Whenever a line in this data holds the word "Heavy", report that line in full.

(MATERIAL TO PROCESS Opens)

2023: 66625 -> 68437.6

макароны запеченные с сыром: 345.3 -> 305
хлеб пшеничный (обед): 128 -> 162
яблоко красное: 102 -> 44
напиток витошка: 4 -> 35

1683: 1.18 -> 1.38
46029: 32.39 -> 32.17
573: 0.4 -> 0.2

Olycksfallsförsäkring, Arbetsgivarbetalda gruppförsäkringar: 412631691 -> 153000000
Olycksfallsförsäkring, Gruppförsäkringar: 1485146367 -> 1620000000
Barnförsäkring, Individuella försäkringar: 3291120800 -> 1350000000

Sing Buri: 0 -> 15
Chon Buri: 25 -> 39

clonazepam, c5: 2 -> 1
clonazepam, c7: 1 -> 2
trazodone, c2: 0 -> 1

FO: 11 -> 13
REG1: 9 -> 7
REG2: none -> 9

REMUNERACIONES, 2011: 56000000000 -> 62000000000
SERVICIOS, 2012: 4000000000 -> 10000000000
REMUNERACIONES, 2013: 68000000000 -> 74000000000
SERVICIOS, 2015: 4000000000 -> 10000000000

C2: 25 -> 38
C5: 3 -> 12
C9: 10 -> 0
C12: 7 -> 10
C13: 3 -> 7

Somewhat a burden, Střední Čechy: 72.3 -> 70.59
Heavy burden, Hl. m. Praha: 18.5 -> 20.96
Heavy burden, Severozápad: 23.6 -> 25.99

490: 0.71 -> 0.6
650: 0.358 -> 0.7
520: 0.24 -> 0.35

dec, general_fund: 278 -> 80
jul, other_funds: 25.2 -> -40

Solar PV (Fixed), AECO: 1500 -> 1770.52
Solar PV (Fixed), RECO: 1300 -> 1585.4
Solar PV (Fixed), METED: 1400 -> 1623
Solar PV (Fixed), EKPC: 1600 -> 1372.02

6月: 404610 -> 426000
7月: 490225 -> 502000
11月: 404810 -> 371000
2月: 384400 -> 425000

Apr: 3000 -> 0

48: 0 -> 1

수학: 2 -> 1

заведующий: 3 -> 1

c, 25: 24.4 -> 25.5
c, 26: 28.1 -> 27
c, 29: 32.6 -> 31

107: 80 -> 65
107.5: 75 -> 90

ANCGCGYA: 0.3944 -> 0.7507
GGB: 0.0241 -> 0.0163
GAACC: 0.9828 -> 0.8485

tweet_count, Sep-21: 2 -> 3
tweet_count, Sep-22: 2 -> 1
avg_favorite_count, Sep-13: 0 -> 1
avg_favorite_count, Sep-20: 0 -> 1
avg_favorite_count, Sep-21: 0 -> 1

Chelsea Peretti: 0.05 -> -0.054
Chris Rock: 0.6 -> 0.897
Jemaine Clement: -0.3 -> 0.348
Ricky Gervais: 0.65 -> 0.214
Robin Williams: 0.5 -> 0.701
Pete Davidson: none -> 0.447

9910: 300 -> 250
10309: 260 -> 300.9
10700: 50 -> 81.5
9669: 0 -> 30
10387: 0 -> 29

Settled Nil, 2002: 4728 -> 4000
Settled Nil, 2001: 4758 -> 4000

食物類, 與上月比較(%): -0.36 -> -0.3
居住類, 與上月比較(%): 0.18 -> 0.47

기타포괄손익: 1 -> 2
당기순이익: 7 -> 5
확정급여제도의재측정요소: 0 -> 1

(MATERIAL TO PROCESS Closes)

** RESPONSE AREA **
Heavy burden, Hl. m. Praha: 18.5 -> 20.96
Heavy burden, Severozápad: 23.6 -> 25.99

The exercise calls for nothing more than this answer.